Saturday and Sunday, October 24th and 25th, 2015 from 10 a.m. until 5 p.m.at the Carlisle Expo Center, 100 K St. Carlisle PA. The show will feature works created by gifted artisans from across the Commonwealth and surrounding states. I will have a full booth this year and will post more info closer to the event.
Not only will I have jewelry at these two events, but some of my sculpture and table objects as well. I hope to see you there!
Recently, a student from the UK contacted me about doing an interview for his program. I’ve decided to share a small portion of it here with you. These are my answers about my education and starting up.
I decided to go to art school when I was prompted by my high school drawing teacher. I had no intention of majoring in metals, but took an intro to jewelry course as an elective. I then took a metalsmithing course and that was where I figured out that this was what I was meant to do be doing.

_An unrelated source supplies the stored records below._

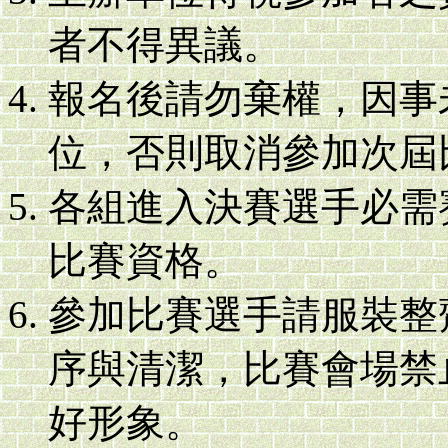
者不得異議。
報名後請勿棄權，因事
位，否則取消參加次屆
各組進入決賽選手必需
比賽資格。
參加比賽選手請服裝整
序與清潔，比賽會場禁
好形象。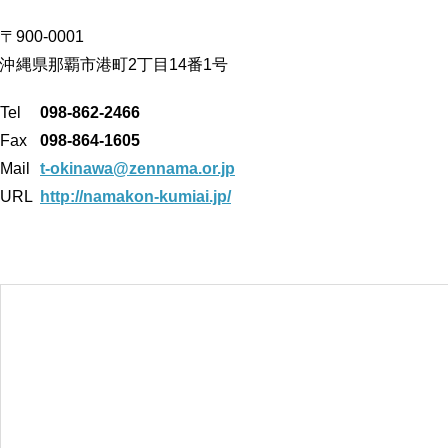
〒900-0001
沖縄県那覇市港町2丁目14番1号
Tel
098-862-2466
Fax
098-864-1605
Mail
t-okinawa@zennama.or.jp
URL
http://namakon-kumiai.jp/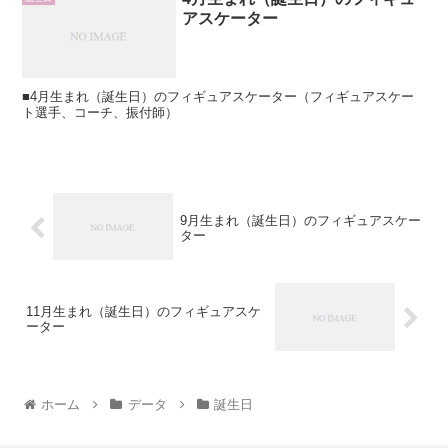
アスケーター
■4月生まれ（誕生日）のフィギュアスケーター（フィギュアスケー
ト選手、コーチ、振付師）
9月生まれ（誕生日）のフィギュアスケー
ター
11月生まれ（誕生日）のフィギュアスケ
ーター
ホーム
データ
誕生日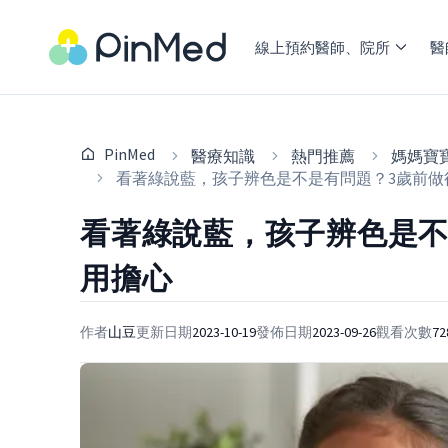
線上預約醫師、院所
醫
PinMed
醫療知識
熱門推薦
媽媽寶
看著綠說藍，孩子辨色是不是有問題？3歲前做
看著綠說藍，孩子辨色是不
用擔心
作者
山豆
更新日期
2023-10-19
發佈日期
2023-09-26
觀看次數
72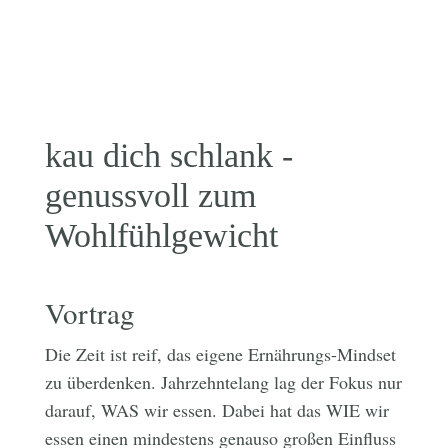
kau dich schlank -
genussvoll zum
Wohlfühlgewicht
Vortrag
Die Zeit ist reif, das eigene Ernährungs-Mindset
zu überdenken. Jahrzehntelang lag der Fokus nur
darauf, WAS wir essen. Dabei hat das WIE wir
essen einen mindestens genauso großen Einfluss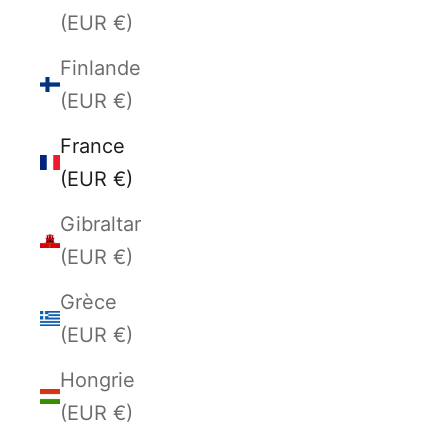
(EUR €)
Finlande
(EUR €)
France
(EUR €)
Gibraltar
(EUR €)
Grèce
(EUR €)
Hongrie
(EUR €)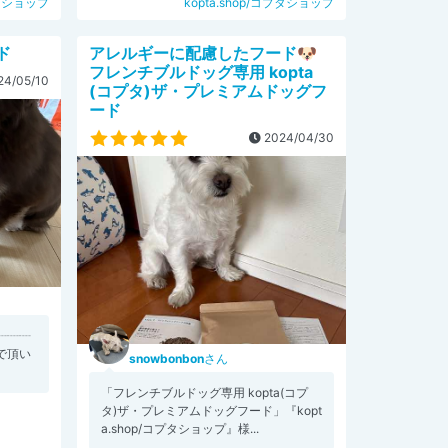
プタショップ
kopta.shop/コプタショップ
ド
アレルギーに配慮したフード🐶
フレンチブルドッグ専用 kopta
4/05/10
(コプタ)ザ・プレミアムドッグフ
ード
2024/04/30
┈┈┈
で頂い
snowbonbon
さん
「フレンチブルドッグ専用 kopta(コプ
タ)ザ・プレミアムドッグフード」『kopt
a.shop/コプタショップ』様...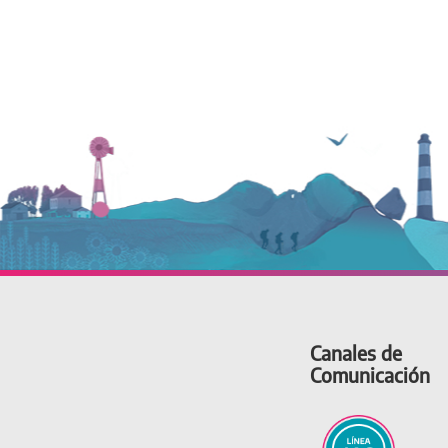
Canales de
Comunicación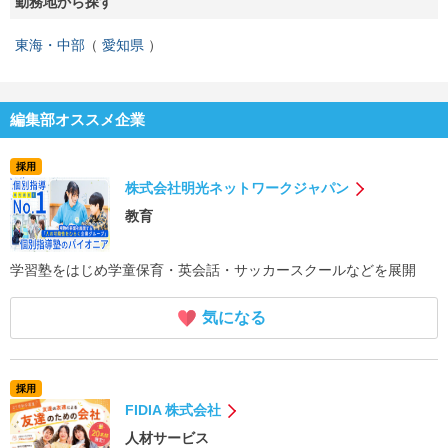
勤務地から探す
東海・中部
愛知県
編集部オススメ企業
採用
株式会社明光ネットワークジャパン
教育
学習塾をはじめ学童保育・英会話・サッカースクールなどを展開
気になる
採用
FIDIA 株式会社
人材サービス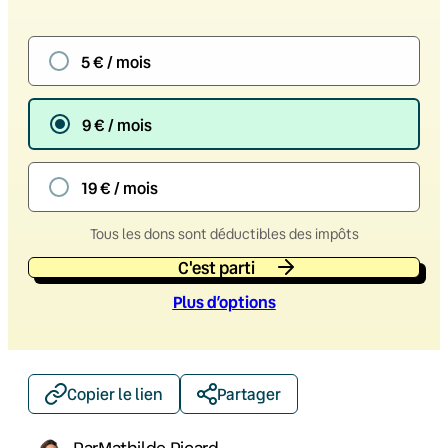
5 € / mois
9 € / mois
19 € / mois
Tous les dons sont déductibles des impôts
C'est parti
Plus d’option
s
Copier le lien
Partager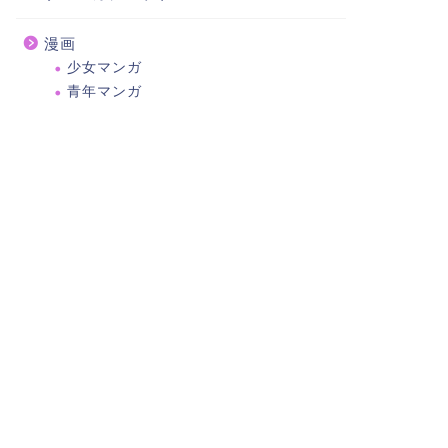
漫画
少女マンガ
青年マンガ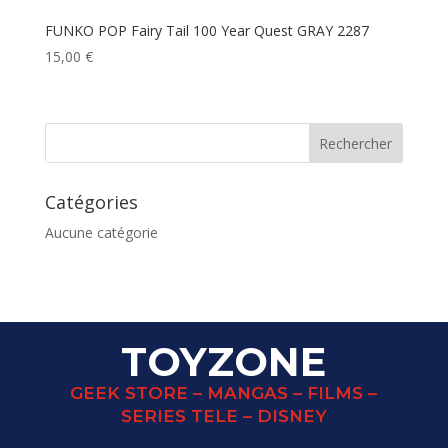
FUNKO POP Fairy Tail 100 Year Quest GRAY 2287
15,00
€
Catégories
Aucune catégorie
TOYZONE
GEEK STORE – MANGAS – FILMS –
SERIES TELE – DISNEY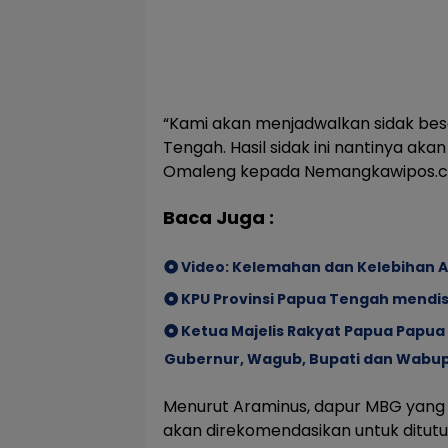
“Kami akan menjadwalkan sidak bes
Tengah. Hasil sidak ini nantinya aka
Omaleng kepada Nemangkawipos.co
Baca Juga :
Video: Kelemahan dan Kelebihan Al
KPU Provinsi Papua Tengah mendis
Ketua Majelis Rakyat Papua Papua
Gubernur, Wagub, Bupati dan Wabup 
Menurut Araminus, dapur MBG yang 
akan direkomendasikan untuk ditutup.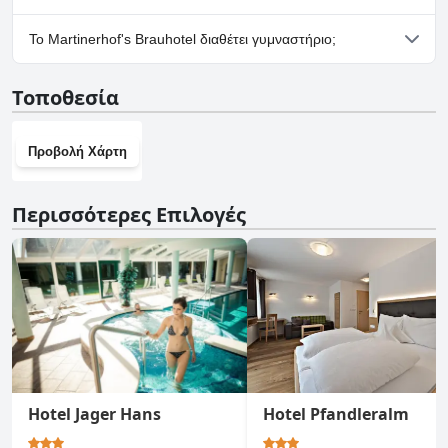
Ναι, υπάρχουν εγκαταστάσεις πάρκινγκ στο Martinerhof's
Το Martinerhof's Brauhotel διαθέτει γυμναστήριο;
Brauhotel.
Όχι, το Martinerhof's Brauhotel δεν διαθέτει γυμναστήριο.
Τοποθεσία
Προβολή Χάρτη
Περισσότερες Επιλογές
Hotel Jager Hans
Hotel Pfandleralm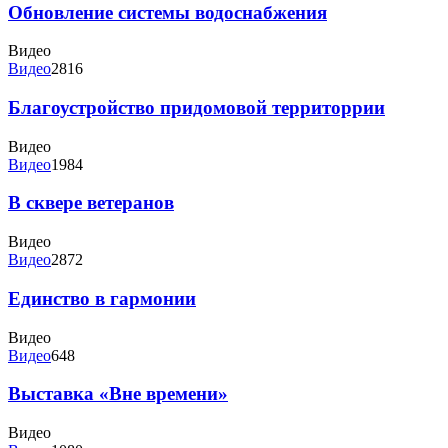
Обновление системы водоснабжения
Видео
Видео
2816
Благоустройство придомовой территоррии
Видео
Видео
1984
В сквере ветеранов
Видео
Видео
2872
Единство в гармонии
Видео
Видео
648
Выставка «Вне времени»
Видео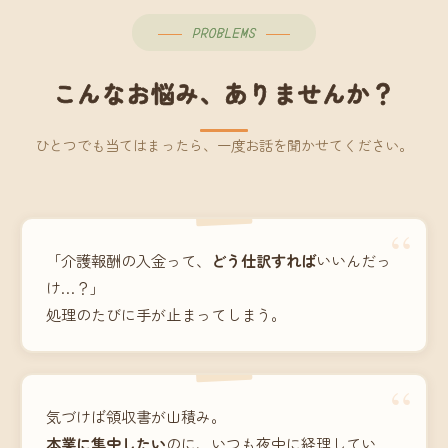
PROBLEMS
こんなお悩み、ありませんか？
ひとつでも当てはまったら、一度お話を聞かせてください。
“
「介護報酬の入金って、
どう仕訳すれば
いいんだっ
け…？」
処理のたびに手が止まってしまう。
“
気づけば領収書が山積み。
本業に集中したい
のに、いつも夜中に経理してい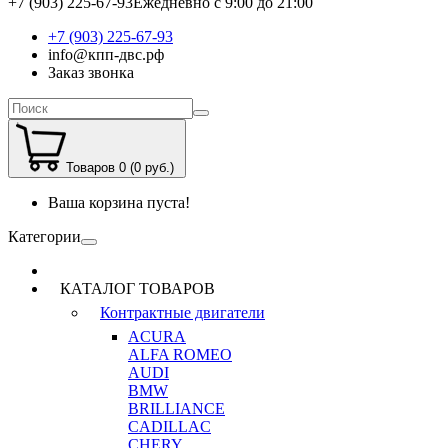
+7 (903) 225-67-93
Ежедневно с 9:00 до 21:00
+7 (903) 225-67-93
info@кпп-двс.рф
Заказ звонка
Товаров 0 (0 руб.)
Ваша корзина пуста!
Категории
КАТАЛОГ ТОВАРОВ
Контрактные двигатели
ACURA
ALFA ROMEO
AUDI
BMW
BRILLIANCE
CADILLAC
CHERY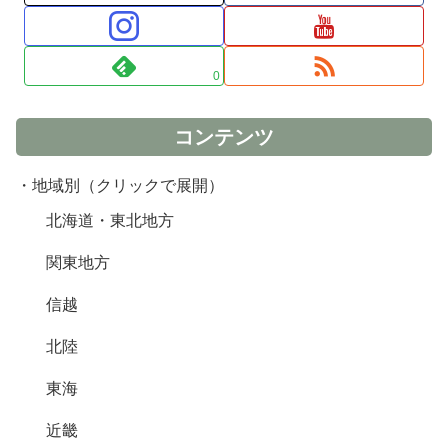
0
コンテンツ
・地域別（クリックで展開）
北海道・東北地方
関東地方
信越
北陸
東海
近畿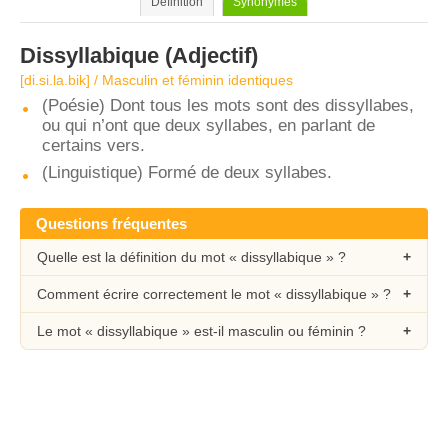
Définition
Synonymes
Dissyllabique
(Adjectif)
[di.si.la.bik] / Masculin et féminin identiques
(Poésie) Dont tous les mots sont des dissyllabes,
ou qui n’ont que deux syllabes, en parlant de
certains vers.
(Linguistique) Formé de deux syllabes.
Questions fréquentes
Quelle est la définition du mot « dissyllabique » ?
Comment écrire correctement le mot « dissyllabique » ?
Le mot « dissyllabique » est-il masculin ou féminin ?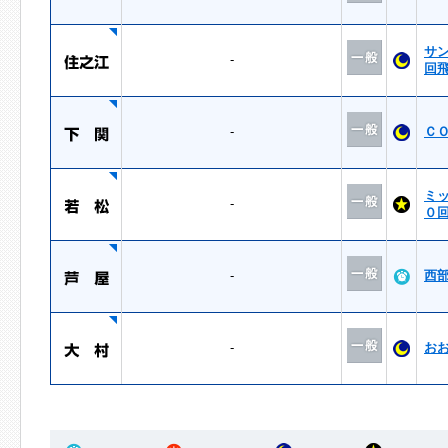
サ
-
回
-
Ｃ
ミ
-
０
-
西
-
お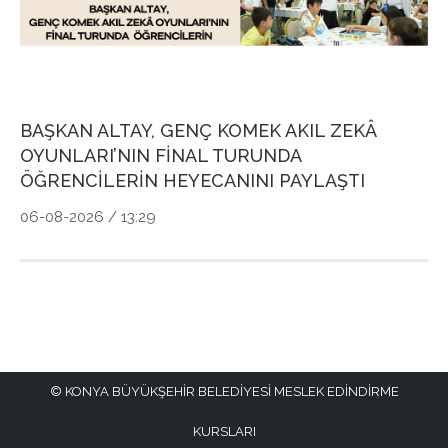
BAŞKAN ALTAY, GENÇ KOMEK AKIL ZEKÂ
G
OYUNLARI’NIN FİNAL TURUNDA
P
ÖĞRENCİLERİN HEYECANINI PAYLAŞTI
Ö
06-08-2026 / 13:29
04
KONYA BÜYÜKŞEHİR BELEDİYESİ MESLEK EDİNDİRME
KURSLARI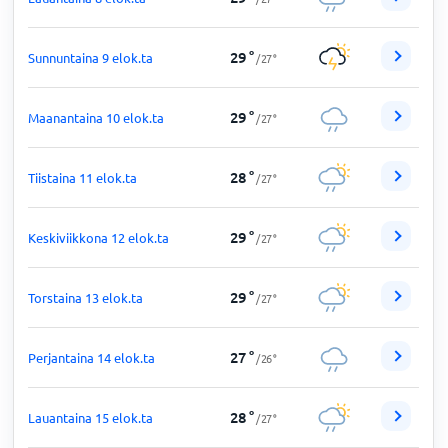
29
°
Sunnuntaina 9 elok.ta
/
27
°
29
°
Maanantaina 10 elok.ta
/
27
°
28
°
Tiistaina 11 elok.ta
/
27
°
29
°
Keskiviikkona 12 elok.ta
/
27
°
29
°
Torstaina 13 elok.ta
/
27
°
27
°
Perjantaina 14 elok.ta
/
26
°
28
°
Lauantaina 15 elok.ta
/
27
°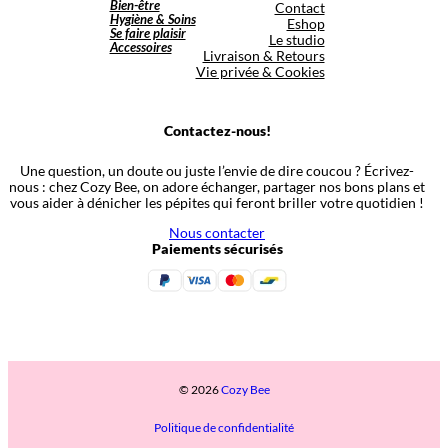
Bien-être
Contact
Hygiène & Soins
Eshop
Se faire plaisir
Le studio
Accessoires
Livraison & Retours
Vie privée & Cookies
Contactez-nous!
Une question, un doute ou juste l’envie de dire coucou ? Écrivez-
nous : chez Cozy Bee, on adore échanger, partager nos bons plans et
vous aider à dénicher les pépites qui feront briller votre quotidien !
Nous contacter
Paiements sécurisés
© 2026
Cozy Bee
Politique de confidentialité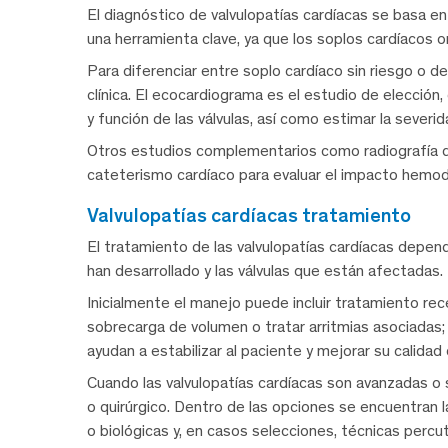
El diagnóstico de valvulopatías cardíacas se basa en la
una herramienta clave, ya que los soplos cardíacos ori
Para diferenciar entre soplo cardíaco sin riesgo o d
clínica. El ecocardiograma es el estudio de elección,
y función de las válvulas, así como estimar la severida
Otros estudios complementarios como radiografía d
cateterismo cardíaco para evaluar el impacto hemodi
valvulopatías cardíacas tratamiento
El tratamiento de las valvulopatías cardíacas depen
han desarrollado y las válvulas que están afectadas.
Inicialmente el manejo puede incluir tratamiento recet
sobrecarga de volumen o tratar arritmias asociadas; n
ayudan a estabilizar al paciente y mejorar su calidad 
Cuando las valvulopatías cardíacas son avanzadas o s
o quirúrgico. Dentro de las opciones se encuentran l
o biológicas y, en casos selecciones, técnicas perc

As far as fitting me for a career in the industry… We did have a required “Business of Crafts” course that helped with basic things like writing your CV and developing a pricing structure. I really wish that more general business classes had been required or that perhaps the crafts business course was taught by a working artist rather than the head of the jewelry program who’d been working in academia for 30 years. It would’ve been nice to have some direction in how to market your work – approaching galleries, finding calls for entry, etc.
After college I ended up taking about five years off from metalwork mostly because I couldn’t afford studio space and my landlords wouldn’t allow a torch or loud hammering. I got back into it by auditing classes at a community college so that I would have access to their studio. This helped me get back into creating and fit nicely into my budget.
I haven’t received any grants or funding, but I did have some family money that I used when setting up my own studio once we bought a house. Other than that I have had to work part time in order to afford to keep making my art. Each year gets better, but the bad economy has made it harder to get sales and gallery representation.
Layne Freedline is a jewelry artist from Lancaster, PA who went to Tyler School of Art and uses hammered textures and awesome agates and jaspers in her work. Sound familiar?
I met Layne at the PA Guild of Craftsmen show in Wilmington and she was one of the emerging artists. Her work is great and I love the beautiful stones that she works into her pieces. She also pays attention to her chains and the backs of her pieces, so you know that she’s serious about her craftsmanship.